6º. As Comarcas do Estado de Sergipe ficam agrupadas em cinco (5) Circunscrições:

5ª Circunscrição: as de Propriá, Aquidabã, Canindé do São Francisco, Cedro de São João, Gararu, Japaratuba, Neópolis, Pacatuba, Porto da Folha e Poço Redondo".

Depois da incessante luta para a criação da Comarca de 1ª Entrância em Poço Redondo, eis que alguns membros do Poder Judiciário, notadamente alguns desembargadores atiçados por juízes em início de carreira (juízes substitutos), certamente feridos pela vaidade confrontando com pobreza sertaneja, começaram a traçar movimentos para extinguir a comarca. Com justificativas as mais absurdas, verdade é que há muito que buscaram formas de afastar o comando jurisdicional estatal daquele município feio, distante e pobre, como muitos alegaram.

A imprensa testemunhou tais tentativas, e é preciso que o sertanejo conheça alguns dos seus conteúdos para ter a noção do que foi tramado contra ele durante tanto tempo. Vejamos:

"O Tribunal Pleno do TJSE analisou na quarta-feira, 22, uma alternativa para não precisar transformar a Comarca de Poço Redondo em Distrito Judiciário. Até então essa era a única forma encontrada para melhorar a difícil situação de prestação jurisdicional no município, motivada pela grande rotatividade de juízes.

A solução veio do Conselho Nacional de Justiça – CNJ, que na terça-feira, 21, editou a Resolução N° 13. Por meio dela, vai ser possível criar uma retribuição para o juiz que trabalhe em Comarcas de difícil provimento, como é o caso de Poço Redondo.

Por isso, a Resolução N° 10/2006, que tratava da mudança da Comarca em Distrito, não vai mais ser enviada à Assembléia Legislativa. Segundo a presidente do TJSE, desa. Marilza Maynard Salgado de Carvalho, agora será feito um estudo de como será prestada a retribuição ao juiz da Comarca e, assim incentivar que os magistrados que sejam titulares de lá não deixem a Comarca em curtos espaços de tempo" (Fonte: TJSE, 24/03/2006 - www.informesergipe.com).

ENUNCIADO>
Atualize o trecho sobre a Comarca de Poço Redondo de "A solução veio" até "de Poço Redondo.", inclusive, substituindo "retribuição" por "gratificação". Os itens não são necessários para a resolução.

INFORMAÇÕES APRESENTADAS>
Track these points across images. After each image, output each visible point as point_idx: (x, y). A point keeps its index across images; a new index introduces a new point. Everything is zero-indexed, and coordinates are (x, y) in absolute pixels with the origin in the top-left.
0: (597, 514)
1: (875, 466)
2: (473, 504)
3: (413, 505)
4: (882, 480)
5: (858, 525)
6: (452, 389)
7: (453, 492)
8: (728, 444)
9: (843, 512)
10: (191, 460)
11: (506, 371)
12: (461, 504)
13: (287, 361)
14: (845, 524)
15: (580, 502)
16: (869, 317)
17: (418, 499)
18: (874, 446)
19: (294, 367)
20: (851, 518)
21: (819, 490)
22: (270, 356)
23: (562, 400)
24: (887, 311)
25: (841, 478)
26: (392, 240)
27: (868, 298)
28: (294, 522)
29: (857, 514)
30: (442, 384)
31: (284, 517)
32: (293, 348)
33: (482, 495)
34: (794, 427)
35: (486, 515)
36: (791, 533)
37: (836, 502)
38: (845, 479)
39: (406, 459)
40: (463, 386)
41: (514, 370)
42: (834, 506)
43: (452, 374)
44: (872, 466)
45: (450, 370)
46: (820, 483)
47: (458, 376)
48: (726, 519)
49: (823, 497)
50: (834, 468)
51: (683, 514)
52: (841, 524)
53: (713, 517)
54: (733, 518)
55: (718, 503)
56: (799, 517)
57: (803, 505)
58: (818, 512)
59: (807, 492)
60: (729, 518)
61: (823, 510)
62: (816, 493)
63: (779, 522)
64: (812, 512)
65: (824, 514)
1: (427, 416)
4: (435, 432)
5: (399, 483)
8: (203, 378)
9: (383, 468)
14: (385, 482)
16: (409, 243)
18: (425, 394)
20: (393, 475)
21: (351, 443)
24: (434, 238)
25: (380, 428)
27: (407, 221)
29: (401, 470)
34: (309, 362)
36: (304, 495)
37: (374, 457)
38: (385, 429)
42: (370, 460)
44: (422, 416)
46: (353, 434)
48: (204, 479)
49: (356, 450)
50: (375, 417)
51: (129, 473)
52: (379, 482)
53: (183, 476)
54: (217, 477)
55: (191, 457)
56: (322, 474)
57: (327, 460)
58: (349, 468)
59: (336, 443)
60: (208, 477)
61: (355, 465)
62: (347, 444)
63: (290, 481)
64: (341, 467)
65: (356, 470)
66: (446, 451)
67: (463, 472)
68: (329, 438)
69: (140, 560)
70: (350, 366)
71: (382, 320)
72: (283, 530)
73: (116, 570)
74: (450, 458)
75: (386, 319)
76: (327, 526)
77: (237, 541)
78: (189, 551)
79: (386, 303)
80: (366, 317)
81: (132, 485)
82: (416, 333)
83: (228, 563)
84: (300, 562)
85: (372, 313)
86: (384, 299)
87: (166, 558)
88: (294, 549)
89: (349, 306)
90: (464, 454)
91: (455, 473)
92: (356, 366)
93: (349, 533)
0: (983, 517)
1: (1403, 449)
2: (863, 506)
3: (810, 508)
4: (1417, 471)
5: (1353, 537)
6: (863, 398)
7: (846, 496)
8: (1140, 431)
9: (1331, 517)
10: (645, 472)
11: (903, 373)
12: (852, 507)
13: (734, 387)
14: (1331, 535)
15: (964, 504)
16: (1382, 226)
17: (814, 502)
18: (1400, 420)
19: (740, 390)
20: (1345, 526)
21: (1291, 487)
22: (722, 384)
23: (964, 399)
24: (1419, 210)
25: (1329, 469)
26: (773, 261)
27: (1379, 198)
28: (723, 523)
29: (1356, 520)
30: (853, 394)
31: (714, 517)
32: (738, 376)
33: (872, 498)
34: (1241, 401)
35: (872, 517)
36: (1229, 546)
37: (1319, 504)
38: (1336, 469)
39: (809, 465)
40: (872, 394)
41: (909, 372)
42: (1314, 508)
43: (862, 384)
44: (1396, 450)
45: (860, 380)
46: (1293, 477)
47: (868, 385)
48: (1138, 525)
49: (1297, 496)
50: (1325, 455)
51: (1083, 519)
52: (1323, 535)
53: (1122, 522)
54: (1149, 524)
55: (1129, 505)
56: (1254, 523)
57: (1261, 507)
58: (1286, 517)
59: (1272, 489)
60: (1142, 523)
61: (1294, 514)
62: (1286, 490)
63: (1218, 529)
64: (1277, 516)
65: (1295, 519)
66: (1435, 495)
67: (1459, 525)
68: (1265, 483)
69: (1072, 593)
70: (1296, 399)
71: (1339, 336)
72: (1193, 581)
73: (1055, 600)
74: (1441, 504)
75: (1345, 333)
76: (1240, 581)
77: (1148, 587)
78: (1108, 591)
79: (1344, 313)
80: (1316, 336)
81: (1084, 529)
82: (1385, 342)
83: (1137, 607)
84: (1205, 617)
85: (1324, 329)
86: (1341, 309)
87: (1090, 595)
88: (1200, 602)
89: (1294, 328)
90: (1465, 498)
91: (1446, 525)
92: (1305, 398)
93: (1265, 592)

RESPOSTA REDIGIDA>
A solução veio do Conselho Nacional de Justiça – CNJ, que na terça-feira, 21, editou a Resolução N° 13. Por meio dela, vai ser possível criar uma gratificação para o juiz que trabalhe em Comarcas de difícil provimento, como é o caso de Poço Redondo.